Abstract

Of More than 4000 specimens of the naticid gastropods Euspira heros (Say) and Neverita duplicata (Say) from southern New Jersey, the lower Pleistocene of North Carolina, upper Miocene of Maryland, and the lower Miocene of Delaware, subsamples with complete and incomplete boreholes (n = 613) were compared for borehole-site stereotypy, prey size-selectivity, prey profitability, and prey effectiveness. In confamilial encounters, adaptation of naticid predators is evidenced by a shift in borehole-site stereotypy on the body whorl toward the umbilicus during the last 18 my, particularly for N. duplicata. Inferentially, an umbilical drilling position enabled the base of the predator's foot to occlude the prey aperture and prevent egress of the dangerous prey's foot, thereby reducing the prey's escape potential.
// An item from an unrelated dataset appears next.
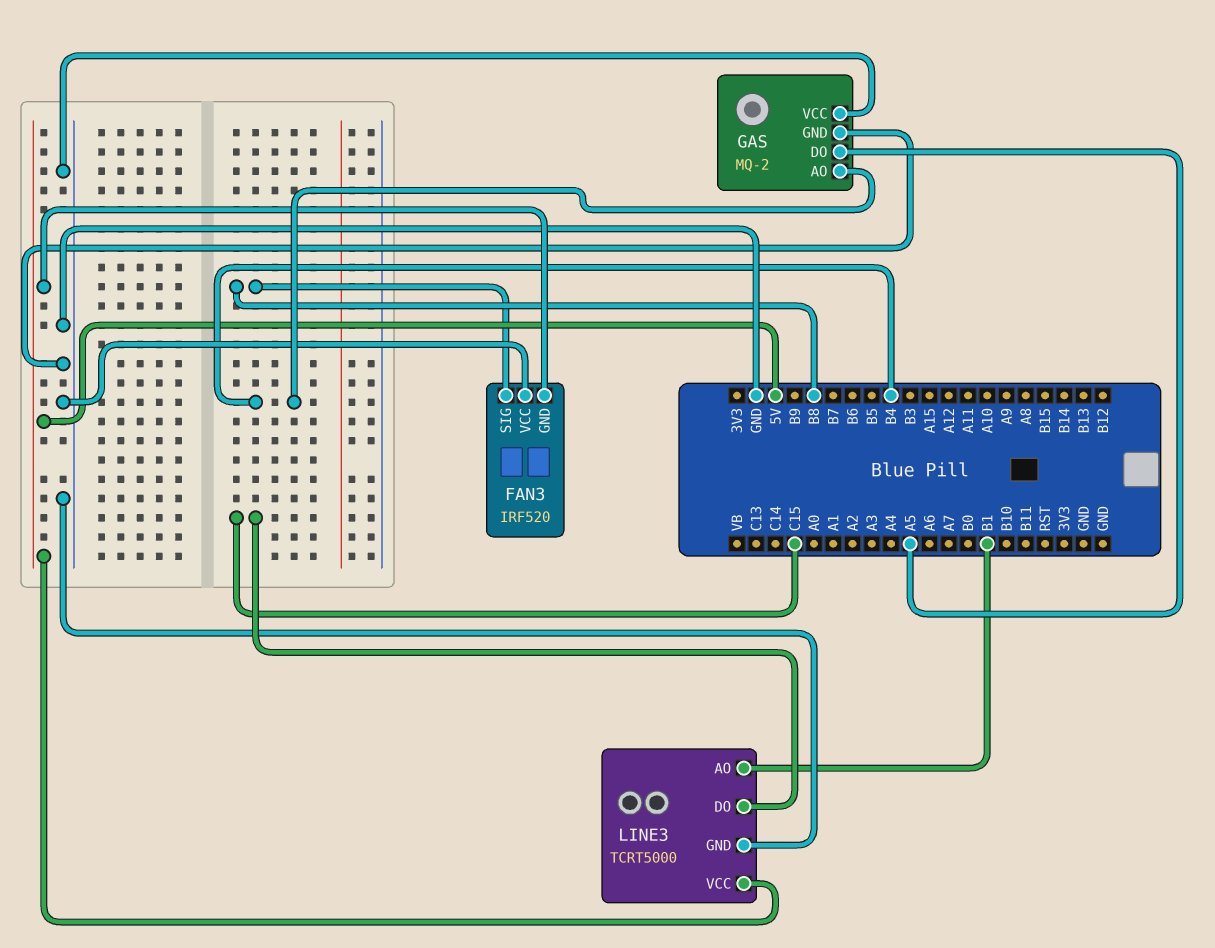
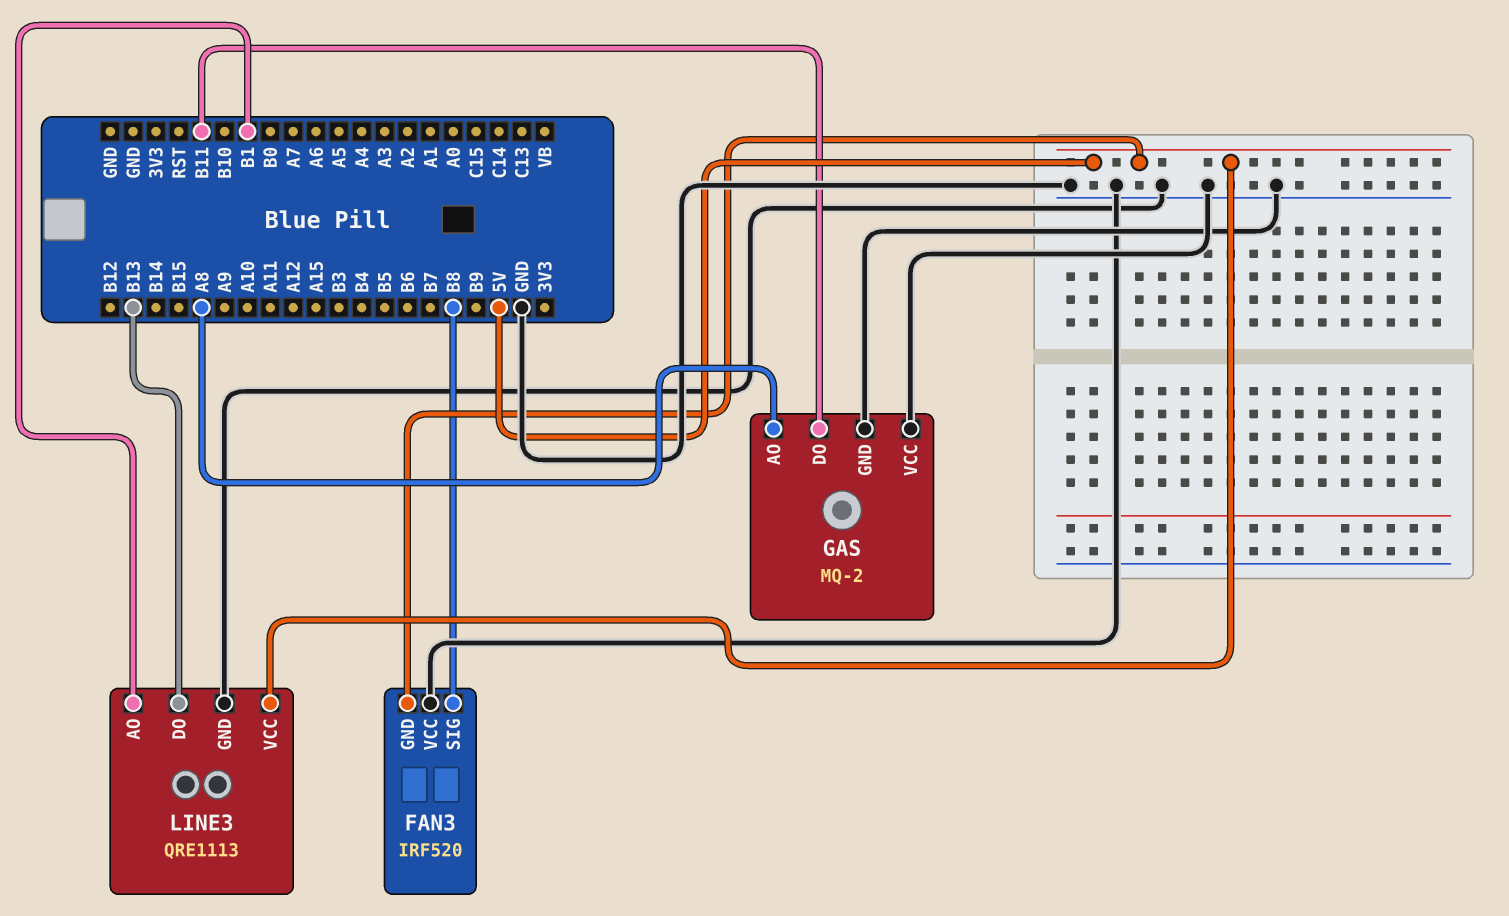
GAS pin AO: B4 -> A8
GAS pin DO: A5 -> B11
LINE3: TCRT5000 -> QRE1113
LINE3 pin DO: C15 -> B13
The tradeoff was that the umbilical site required the predator to drill through a thicker shell location.

Prey effectiveness, the ratio of incomplete boreholes to total attempts, was initially low (0.03) for both species in the lower Miocene, but increased appreciably from the Pleistocene to the Recent for N. duplicata (0.32). Such increase in successful prey escape indirectly may reflect prey adaptation since the Miocene. Cost/benefit curves, i.e., log of the ratio of apertural lip thickness /internal shell volume regressed on whorl diameter (WD), have significantly greater negative slopes for Miocene versus Recent conspecifics. Lower cost/benefit ratios for successive size classes of modern naticids suggest that confamilial prey have become increasingly profitable molluscan options as they increased in size, despite increased risk of fatality to the predator. Decreasing naticid prey size-selectivity, as evidenced by lower regression correlation coefficients since the Miocene, reflects increasing mismatches between predator and prey size. Outcomes of size mismatches in predatory encounters between E. heros and N. duplicata were not predictable necessarily given potential differences in species agressiveness and foot size. This unpredictability fueled coevolution between these cannibalistic moonsnails and their dangerous intraspecific and interspecific prey.